◆ **Try it**: Please pick out each line in the items below that contains the word "will" and copy those lines in full.

◆ **Records to process**:
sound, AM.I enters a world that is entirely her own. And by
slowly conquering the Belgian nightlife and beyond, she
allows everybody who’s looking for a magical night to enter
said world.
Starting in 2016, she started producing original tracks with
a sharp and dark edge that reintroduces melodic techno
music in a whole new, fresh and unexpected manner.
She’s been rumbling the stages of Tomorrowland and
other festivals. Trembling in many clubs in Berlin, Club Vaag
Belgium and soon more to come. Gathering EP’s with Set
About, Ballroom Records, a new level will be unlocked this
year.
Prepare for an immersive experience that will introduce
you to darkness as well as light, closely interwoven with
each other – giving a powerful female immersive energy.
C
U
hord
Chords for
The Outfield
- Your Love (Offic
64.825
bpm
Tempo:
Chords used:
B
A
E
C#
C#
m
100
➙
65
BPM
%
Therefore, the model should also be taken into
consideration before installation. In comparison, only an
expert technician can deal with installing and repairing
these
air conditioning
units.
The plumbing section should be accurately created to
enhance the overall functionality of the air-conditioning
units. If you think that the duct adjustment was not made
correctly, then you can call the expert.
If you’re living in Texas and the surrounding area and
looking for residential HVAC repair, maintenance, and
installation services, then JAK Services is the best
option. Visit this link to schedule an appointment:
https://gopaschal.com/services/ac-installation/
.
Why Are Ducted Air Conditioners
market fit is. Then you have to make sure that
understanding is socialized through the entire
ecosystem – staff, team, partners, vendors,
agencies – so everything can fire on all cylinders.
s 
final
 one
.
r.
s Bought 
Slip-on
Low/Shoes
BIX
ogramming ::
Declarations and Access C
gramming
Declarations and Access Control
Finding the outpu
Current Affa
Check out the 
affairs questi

◆ **Task answer**:
About, Ballroom Records, a new level will be unlocked this
Prepare for an immersive experience that will introduce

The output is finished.